Don’t take no for an answer. Have your employees stay in their lanes. Don’t be afraid to fail. And sell best-of-breed solutions.
These are but a few of the pieces of advice that business entrepreneur and TV personality Robert Herjavec offered to attendees of the Tech Data TechSelect Partner Conference under way this week in Henderson, Nev.
By day, Herjavec serves as CEO of The Herjavec Group, a $150 million, Canada-based managed service provider that focuses on security. By night, he is better known as “the nice” guy on the hit TV show, “Shark Tank.” For nearly an hour Friday morning, Herjavec offered insights to fellow technology entrepreneurs eager to hear his compelling personal history and business advice.
For those who don’t know his story, Herjavec grew up dirt poor – literally. As a young boy in the former Yugoslavia, Herjavec’s childhood home had no floors. (Today, it’s a barn.)
After his father ran afoul of local Communist authorities, the Herjavec family emigrated to Canada, where the younger Herjavec became enamored by technology. He started selling modems nearly 30 years ago. He also sold Check Point security solutions when the one-time leader in security technology had just five employees. From these humble beginnings, Herjavec amassed a fortune in technology after selling companies to Nokia and AT&T. Then he retired to raise his daughter.
But after a few years, Herjavec started a new company, hoping to make another fortune in the then-nascent cloud computing market. His first year in business, he expected to generate $5 million in sales. But after nine months, Herjavec’s company had yet to complete a single sale. When he asked his potential customers why they wouldn’t buy from him, they told him they would not forsake good-enough technology and compromise an existing relationship for an imprecise promise of something better. He passed the lesson along to TechSelect attendees.
“We made just about every mistake you can think of,” he said.
But Herjavec didn’t give up. He overbought inventory, he confided. And he failed to recognize when one of his salespeople set up a parallel business on the sly and funneled some of Herjavec’s sales to it.
Despite the setbacks, Herjavec persevered by distinguishing his company from others in the local market.
“It took Oracle 12 years to get to $50 million. We thought we would do $5 million in the first year; instead it took more than five,” he said.
“What I have learned is that what we do in this [conference] room is not that exciting unless you’re in this room,” he said. “So you have to learn to resonate.”
To drive home the point, he shared an anecdote from TV.
“On TV, you can be too tall, too bald, too short, etc. The producers, of course, want you to be perfect, but that can be overcome. The only thing that is bad on TV is if you’re boring. Boring cannot be fixed.”
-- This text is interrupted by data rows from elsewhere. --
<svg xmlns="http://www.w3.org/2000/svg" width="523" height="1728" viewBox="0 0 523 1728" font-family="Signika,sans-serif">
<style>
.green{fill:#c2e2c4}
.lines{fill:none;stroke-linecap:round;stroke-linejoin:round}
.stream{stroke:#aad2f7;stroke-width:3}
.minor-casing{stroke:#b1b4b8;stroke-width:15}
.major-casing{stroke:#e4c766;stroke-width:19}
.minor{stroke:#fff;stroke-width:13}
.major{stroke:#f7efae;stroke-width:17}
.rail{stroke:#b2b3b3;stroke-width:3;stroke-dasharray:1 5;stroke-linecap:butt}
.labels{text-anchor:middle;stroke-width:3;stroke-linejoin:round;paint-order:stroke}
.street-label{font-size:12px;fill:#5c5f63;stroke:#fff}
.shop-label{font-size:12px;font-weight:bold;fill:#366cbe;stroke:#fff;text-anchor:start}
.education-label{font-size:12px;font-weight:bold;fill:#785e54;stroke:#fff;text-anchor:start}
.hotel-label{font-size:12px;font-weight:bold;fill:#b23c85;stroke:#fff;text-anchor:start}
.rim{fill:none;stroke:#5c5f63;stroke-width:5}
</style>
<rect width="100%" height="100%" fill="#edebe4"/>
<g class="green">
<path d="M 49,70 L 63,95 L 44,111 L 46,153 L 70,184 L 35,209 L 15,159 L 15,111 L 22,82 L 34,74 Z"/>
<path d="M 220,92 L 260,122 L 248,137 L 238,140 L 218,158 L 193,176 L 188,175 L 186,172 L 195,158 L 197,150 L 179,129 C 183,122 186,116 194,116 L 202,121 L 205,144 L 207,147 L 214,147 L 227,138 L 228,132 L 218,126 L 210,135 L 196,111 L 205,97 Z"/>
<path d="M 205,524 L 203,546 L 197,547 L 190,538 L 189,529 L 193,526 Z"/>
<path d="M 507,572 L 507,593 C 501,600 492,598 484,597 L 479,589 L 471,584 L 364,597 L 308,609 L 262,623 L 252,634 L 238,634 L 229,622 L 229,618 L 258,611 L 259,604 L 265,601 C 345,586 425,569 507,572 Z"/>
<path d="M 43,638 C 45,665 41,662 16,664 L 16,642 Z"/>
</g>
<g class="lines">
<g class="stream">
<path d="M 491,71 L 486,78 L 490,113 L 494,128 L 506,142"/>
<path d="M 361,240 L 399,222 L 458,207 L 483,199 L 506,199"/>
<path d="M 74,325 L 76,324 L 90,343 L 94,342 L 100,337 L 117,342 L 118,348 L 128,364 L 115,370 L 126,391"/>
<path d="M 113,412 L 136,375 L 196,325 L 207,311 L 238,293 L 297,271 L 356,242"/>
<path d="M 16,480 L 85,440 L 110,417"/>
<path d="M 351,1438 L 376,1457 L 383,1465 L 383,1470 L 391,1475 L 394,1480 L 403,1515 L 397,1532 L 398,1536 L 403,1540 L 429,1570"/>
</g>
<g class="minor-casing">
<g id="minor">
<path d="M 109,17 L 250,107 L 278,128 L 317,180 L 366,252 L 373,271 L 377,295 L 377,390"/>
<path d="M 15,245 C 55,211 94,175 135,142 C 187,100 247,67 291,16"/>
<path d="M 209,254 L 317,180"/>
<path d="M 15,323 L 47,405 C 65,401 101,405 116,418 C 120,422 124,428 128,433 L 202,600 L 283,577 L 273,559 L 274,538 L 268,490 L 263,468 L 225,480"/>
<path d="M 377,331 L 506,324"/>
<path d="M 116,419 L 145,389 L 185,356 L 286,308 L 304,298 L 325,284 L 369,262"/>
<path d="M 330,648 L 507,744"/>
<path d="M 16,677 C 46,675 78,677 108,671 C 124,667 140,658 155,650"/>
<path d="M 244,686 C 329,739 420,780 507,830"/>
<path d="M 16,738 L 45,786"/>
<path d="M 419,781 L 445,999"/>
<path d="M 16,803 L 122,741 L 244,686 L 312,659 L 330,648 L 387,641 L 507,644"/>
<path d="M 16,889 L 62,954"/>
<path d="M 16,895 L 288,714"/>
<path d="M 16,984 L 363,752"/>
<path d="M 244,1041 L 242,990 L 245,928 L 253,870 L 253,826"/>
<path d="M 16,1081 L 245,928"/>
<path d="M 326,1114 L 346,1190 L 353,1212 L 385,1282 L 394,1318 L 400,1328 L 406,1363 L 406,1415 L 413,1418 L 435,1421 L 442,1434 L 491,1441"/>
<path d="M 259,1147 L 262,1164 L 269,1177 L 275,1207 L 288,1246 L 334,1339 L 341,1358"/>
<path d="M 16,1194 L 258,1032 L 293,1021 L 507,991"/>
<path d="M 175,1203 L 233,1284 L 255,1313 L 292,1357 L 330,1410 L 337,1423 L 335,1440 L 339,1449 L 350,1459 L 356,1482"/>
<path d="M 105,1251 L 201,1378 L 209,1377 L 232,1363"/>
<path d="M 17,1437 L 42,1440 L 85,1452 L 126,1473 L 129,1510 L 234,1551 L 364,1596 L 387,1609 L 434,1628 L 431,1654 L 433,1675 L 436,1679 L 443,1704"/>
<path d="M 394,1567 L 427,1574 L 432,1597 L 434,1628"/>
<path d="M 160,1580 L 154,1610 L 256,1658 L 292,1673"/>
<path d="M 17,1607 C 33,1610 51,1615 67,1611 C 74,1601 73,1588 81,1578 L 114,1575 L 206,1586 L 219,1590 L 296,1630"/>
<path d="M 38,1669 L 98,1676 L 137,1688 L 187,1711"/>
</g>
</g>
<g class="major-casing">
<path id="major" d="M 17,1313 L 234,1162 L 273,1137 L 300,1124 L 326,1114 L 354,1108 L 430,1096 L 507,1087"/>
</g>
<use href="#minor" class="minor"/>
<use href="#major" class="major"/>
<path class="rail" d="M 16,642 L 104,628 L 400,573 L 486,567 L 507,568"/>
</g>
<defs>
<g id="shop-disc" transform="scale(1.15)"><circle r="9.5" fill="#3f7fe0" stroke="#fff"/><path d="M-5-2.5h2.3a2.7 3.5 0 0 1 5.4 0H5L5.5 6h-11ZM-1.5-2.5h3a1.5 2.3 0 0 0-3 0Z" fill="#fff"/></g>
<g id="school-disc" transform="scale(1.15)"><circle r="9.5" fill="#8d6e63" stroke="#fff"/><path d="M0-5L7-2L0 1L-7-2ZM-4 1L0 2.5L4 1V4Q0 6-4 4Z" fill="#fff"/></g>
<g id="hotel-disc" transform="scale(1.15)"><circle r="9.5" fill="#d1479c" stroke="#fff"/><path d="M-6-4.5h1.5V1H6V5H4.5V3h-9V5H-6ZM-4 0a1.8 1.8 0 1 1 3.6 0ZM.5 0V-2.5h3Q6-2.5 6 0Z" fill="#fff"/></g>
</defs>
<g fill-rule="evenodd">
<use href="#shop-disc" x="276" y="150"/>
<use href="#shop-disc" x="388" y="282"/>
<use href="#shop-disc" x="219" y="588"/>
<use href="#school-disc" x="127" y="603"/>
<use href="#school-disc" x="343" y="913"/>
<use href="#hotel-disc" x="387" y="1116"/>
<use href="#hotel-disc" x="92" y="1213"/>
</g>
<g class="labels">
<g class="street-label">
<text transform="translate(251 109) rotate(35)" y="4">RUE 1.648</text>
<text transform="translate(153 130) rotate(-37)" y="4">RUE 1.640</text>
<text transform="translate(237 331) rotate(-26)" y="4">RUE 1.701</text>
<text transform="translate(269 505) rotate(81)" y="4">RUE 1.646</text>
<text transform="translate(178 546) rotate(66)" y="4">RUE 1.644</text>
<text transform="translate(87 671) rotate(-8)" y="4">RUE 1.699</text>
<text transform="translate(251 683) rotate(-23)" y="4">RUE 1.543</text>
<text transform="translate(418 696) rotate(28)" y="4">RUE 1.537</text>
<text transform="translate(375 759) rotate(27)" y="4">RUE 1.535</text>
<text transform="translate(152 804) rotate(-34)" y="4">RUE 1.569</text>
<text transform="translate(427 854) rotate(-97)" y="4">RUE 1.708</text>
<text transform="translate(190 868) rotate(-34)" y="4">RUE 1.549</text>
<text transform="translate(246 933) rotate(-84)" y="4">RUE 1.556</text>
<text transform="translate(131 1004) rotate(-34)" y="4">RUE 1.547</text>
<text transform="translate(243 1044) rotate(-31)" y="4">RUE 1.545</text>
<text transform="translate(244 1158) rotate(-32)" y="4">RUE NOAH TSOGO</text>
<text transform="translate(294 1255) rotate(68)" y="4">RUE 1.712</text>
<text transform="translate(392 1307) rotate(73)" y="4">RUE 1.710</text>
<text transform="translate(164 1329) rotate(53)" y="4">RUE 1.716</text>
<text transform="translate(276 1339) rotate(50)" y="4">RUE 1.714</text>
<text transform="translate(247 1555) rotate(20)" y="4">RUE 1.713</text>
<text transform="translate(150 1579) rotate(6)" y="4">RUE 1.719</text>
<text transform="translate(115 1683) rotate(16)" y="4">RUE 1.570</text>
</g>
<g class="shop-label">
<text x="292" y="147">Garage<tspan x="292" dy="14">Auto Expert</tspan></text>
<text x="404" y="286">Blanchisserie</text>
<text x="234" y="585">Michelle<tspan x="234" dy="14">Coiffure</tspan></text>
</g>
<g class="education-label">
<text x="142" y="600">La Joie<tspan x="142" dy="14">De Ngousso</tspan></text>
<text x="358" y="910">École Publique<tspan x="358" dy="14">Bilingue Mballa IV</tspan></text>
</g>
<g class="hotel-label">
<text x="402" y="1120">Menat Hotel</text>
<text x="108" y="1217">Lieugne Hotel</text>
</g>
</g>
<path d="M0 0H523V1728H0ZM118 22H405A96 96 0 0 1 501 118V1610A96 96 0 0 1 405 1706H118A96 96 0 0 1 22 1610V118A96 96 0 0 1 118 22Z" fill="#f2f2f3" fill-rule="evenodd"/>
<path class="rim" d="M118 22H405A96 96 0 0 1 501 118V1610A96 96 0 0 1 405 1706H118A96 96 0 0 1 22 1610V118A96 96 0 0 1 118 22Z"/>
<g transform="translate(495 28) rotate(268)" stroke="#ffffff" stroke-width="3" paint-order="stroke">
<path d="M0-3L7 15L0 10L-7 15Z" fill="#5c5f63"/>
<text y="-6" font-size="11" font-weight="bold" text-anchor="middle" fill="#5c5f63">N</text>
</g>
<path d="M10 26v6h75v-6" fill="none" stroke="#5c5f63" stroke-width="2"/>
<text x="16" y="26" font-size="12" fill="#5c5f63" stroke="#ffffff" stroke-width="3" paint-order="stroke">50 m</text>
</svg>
To stand out among the 70,000 computer VARs in North America, then, partners must be engaging. And instead of the dream, pursue the “green” –or money.
Herjavec told attendees not to be afraid of failure or risk, though it is important to gauge the latter, he added.
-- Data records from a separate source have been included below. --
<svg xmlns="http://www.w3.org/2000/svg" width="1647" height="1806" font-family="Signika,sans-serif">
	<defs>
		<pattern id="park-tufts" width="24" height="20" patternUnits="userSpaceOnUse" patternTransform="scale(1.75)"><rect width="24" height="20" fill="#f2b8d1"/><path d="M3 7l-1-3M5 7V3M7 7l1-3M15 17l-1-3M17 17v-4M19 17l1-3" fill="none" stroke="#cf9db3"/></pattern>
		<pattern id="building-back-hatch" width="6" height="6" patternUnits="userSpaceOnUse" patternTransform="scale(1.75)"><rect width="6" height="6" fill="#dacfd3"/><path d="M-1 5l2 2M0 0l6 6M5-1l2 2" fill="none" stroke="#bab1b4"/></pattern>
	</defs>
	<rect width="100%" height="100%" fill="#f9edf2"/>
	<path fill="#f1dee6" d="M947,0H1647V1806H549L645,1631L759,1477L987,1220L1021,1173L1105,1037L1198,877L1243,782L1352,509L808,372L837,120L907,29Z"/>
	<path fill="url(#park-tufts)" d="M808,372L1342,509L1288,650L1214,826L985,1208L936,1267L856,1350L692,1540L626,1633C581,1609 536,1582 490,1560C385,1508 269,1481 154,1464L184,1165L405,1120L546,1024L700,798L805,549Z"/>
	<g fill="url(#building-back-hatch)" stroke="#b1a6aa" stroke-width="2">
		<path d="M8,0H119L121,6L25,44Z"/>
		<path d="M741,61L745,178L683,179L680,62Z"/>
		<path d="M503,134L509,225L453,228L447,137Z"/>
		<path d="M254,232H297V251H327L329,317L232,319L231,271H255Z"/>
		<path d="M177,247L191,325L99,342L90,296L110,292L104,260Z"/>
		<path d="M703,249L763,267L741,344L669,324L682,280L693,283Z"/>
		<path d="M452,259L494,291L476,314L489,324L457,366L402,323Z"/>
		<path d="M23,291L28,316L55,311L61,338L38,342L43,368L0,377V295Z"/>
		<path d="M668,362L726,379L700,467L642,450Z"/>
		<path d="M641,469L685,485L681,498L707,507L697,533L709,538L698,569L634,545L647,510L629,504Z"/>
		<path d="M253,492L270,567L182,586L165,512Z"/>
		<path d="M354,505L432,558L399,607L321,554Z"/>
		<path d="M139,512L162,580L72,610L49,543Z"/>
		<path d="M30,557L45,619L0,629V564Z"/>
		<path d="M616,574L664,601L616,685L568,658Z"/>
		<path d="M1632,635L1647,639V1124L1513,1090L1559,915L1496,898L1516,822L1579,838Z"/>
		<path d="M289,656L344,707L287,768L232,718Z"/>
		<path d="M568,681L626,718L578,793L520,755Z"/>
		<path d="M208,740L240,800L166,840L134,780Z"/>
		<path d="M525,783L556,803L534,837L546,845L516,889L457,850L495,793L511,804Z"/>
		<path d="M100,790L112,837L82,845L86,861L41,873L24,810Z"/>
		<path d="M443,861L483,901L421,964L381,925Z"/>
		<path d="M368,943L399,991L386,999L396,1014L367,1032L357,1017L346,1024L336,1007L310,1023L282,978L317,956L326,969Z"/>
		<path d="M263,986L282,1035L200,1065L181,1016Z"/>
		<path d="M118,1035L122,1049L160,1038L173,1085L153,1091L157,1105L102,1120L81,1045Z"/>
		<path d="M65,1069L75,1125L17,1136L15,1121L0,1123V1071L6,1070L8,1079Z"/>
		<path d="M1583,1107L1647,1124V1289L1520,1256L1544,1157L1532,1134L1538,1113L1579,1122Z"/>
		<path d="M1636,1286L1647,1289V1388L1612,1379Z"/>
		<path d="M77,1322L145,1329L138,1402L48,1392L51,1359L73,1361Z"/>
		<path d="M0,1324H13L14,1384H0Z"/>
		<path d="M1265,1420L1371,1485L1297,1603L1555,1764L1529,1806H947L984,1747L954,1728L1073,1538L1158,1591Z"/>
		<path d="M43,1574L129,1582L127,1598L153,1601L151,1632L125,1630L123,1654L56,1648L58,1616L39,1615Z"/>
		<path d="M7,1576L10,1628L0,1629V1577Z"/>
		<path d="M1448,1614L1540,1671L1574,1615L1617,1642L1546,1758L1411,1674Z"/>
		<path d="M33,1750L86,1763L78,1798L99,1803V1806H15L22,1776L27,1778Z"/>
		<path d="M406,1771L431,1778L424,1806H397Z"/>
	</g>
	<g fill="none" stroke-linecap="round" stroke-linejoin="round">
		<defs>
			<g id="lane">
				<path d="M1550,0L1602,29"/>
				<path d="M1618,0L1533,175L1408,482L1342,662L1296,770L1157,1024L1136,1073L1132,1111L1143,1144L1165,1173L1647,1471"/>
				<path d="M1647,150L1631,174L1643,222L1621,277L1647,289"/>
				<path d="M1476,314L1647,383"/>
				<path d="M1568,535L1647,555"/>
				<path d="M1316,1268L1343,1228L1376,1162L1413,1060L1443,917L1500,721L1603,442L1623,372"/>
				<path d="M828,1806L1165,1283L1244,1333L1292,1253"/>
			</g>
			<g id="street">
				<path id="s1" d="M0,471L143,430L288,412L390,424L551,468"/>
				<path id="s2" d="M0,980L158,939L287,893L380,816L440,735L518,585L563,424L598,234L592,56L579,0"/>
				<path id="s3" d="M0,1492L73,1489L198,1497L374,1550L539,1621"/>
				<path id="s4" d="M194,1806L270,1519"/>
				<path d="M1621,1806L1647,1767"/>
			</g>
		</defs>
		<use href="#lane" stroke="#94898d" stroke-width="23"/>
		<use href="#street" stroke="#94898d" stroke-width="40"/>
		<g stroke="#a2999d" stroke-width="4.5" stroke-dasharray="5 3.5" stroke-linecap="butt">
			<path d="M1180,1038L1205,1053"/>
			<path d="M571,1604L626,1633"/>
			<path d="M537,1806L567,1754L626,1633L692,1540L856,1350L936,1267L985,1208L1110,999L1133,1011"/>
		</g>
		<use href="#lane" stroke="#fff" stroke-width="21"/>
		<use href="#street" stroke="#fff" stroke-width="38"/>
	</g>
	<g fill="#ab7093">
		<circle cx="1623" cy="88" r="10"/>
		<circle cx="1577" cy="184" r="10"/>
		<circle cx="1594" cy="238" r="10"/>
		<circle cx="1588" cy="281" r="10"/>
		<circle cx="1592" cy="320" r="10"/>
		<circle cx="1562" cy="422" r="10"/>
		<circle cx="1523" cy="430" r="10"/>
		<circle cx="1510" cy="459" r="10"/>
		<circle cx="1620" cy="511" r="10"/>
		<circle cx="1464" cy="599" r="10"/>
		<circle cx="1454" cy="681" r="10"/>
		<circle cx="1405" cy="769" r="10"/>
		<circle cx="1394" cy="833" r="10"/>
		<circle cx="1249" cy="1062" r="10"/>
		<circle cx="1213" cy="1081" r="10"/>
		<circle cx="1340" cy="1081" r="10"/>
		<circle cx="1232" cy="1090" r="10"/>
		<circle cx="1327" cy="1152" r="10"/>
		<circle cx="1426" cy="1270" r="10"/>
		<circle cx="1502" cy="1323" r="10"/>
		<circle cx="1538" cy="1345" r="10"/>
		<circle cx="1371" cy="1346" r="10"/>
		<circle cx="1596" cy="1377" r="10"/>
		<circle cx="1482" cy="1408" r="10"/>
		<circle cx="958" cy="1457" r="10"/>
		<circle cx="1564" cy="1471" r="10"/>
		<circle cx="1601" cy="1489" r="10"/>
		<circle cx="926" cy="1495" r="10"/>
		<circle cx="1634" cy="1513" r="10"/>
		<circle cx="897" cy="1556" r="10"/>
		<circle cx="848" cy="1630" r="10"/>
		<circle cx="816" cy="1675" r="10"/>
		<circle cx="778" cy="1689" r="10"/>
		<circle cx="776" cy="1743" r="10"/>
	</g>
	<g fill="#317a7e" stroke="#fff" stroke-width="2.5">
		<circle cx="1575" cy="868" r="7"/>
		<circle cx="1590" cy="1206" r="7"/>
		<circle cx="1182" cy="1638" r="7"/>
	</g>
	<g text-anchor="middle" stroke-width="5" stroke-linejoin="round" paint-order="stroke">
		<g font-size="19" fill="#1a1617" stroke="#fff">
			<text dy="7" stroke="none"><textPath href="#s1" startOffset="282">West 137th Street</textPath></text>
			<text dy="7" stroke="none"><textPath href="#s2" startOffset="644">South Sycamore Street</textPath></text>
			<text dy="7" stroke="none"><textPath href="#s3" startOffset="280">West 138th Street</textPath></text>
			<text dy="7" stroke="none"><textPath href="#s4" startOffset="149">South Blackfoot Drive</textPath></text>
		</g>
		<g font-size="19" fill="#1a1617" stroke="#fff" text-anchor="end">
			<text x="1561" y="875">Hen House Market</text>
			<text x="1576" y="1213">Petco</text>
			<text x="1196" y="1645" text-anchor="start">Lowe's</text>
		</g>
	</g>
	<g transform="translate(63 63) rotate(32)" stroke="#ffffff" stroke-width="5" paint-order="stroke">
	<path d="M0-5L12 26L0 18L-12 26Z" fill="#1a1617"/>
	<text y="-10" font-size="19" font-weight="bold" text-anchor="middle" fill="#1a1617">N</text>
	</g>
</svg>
“If you’re going to jump off a cliff, climb down first and see how deep the water is,” he said.
As for failing, he reminded the audience that he once gave an award for successful entrepreneurs to one Canadian company that had been thoroughly rejected by the “Shark Tank” experts. At the time, the Sharks thought they knew better. But the determined entrepreneur ignored what they said and proved them wrong.
Similarly, Herjavec said ignoring a “no” is one of the most important skills in business. When he wanted to use the number “007″ on his race car, for example, he was told that he could not because no one was allowed to use a number that started with two zeros. When he checked the rule book and found that there was no such stipulation, he protested and was given his number.
“I was shocked,” he said. “The one number that every guy would want to put on his car wasn’t available?”
No, he realized, it was simply that every guy but him accepted ‘no’ when they called to make the request.
Herjavec offered other gems to attendees, including advice on technology selection. Offer best-of-breed platforms, he said. Why? Because he’s never seen a case when one vendor have been able to offer an entire stack of products that is superior in every way to a solution comprised of top products from multiple companies. The day someone makes a combination toaster, microwave and fridge, he said, you can forget the advice.
When it comes to managing talent, he offered two pieces of advice. You cannot build a business on talent because it doesn’t scale and “talent” isn’t a strategy, he said. Also, managing superstars often turns into a game of keeping them in their lanes and not allowing them to stray into other disciplines. In other words, he said, keep top salespeople focused on sales, and top technologists focused on technology integration.
Finally, Herjavec closed with another story from the world of racing. When faced with a disaster, he said, drivers are trained to look for a safe spot and not focus on the wall or another car. Human nature wants to look at the disaster ahead, he said. But the body cannot react as quickly as the brain. If a driver looks to the wall when out of control, that’s where the car will end up.
But an entrepreneur who can focus on opportunity instead of a pending disaster is more likely to finish in front, Herjavec said.